-- Opening Marker --
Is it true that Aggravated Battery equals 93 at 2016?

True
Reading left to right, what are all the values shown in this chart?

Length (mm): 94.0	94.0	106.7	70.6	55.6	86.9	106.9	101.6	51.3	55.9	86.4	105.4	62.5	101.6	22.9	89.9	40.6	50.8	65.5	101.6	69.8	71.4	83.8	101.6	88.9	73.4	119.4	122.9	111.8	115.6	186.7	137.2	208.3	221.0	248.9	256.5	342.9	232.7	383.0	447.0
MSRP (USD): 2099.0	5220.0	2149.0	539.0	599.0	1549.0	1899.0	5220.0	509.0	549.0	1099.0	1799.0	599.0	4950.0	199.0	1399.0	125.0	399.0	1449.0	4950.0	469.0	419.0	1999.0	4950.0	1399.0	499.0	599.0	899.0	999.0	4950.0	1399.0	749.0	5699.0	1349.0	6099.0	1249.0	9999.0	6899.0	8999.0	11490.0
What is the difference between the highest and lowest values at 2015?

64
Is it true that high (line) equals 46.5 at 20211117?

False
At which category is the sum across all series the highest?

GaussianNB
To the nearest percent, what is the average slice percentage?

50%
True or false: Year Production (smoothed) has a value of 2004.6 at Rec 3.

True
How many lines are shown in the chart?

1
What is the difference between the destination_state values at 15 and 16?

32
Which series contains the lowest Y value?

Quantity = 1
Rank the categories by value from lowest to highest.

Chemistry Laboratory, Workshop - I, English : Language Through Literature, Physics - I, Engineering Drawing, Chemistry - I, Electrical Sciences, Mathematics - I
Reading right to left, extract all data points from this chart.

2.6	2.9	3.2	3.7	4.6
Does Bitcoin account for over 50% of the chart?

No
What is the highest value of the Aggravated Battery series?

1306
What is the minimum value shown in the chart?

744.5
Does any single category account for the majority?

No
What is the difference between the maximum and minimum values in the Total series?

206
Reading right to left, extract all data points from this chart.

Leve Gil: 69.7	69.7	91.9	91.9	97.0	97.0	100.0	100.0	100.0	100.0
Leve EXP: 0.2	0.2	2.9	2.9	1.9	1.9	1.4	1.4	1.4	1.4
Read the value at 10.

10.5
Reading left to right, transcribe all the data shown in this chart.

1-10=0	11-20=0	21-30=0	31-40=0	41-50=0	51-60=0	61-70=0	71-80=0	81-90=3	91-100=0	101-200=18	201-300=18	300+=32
-- Closing Marker --
--- Problem to solve ---
Copy the entire listing above without altering any character, line break, or spacing.

--- Answer to this task ---
Is it true that Aggravated Battery equals 93 at 2016?

True
Reading left to right, what are all the values shown in this chart?

Length (mm): 94.0	94.0	106.7	70.6	55.6	86.9	106.9	101.6	51.3	55.9	86.4	105.4	62.5	101.6	22.9	89.9	40.6	50.8	65.5	101.6	69.8	71.4	83.8	101.6	88.9	73.4	119.4	122.9	111.8	115.6	186.7	137.2	208.3	221.0	248.9	256.5	342.9	232.7	383.0	447.0
MSRP (USD): 2099.0	5220.0	2149.0	539.0	599.0	1549.0	1899.0	5220.0	509.0	549.0	1099.0	1799.0	599.0	4950.0	199.0	1399.0	125.0	399.0	1449.0	4950.0	469.0	419.0	1999.0	4950.0	1399.0	499.0	599.0	899.0	999.0	4950.0	1399.0	749.0	5699.0	1349.0	6099.0	1249.0	9999.0	6899.0	8999.0	11490.0
What is the difference between the highest and lowest values at 2015?

64
Is it true that high (line) equals 46.5 at 20211117?

False
At which category is the sum across all series the highest?

GaussianNB
To the nearest percent, what is the average slice percentage?

50%
True or false: Year Production (smoothed) has a value of 2004.6 at Rec 3.

True
How many lines are shown in the chart?

1
What is the difference between the destination_state values at 15 and 16?

32
Which series contains the lowest Y value?

Quantity = 1
Rank the categories by value from lowest to highest.

Chemistry Laboratory, Workshop - I, English : Language Through Literature, Physics - I, Engineering Drawing, Chemistry - I, Electrical Sciences, Mathematics - I
Reading right to left, extract all data points from this chart.

2.6	2.9	3.2	3.7	4.6
Does Bitcoin account for over 50% of the chart?

No
What is the highest value of the Aggravated Battery series?

1306
What is the minimum value shown in the chart?

744.5
Does any single category account for the majority?

No
What is the difference between the maximum and minimum values in the Total series?

206
Reading right to left, extract all data points from this chart.

Leve Gil: 69.7	69.7	91.9	91.9	97.0	97.0	100.0	100.0	100.0	100.0
Leve EXP: 0.2	0.2	2.9	2.9	1.9	1.9	1.4	1.4	1.4	1.4
Read the value at 10.

10.5
Reading left to right, transcribe all the data shown in this chart.

1-10=0	11-20=0	21-30=0	31-40=0	41-50=0	51-60=0	61-70=0	71-80=0	81-90=3	91-100=0	101-200=18	201-300=18	300+=32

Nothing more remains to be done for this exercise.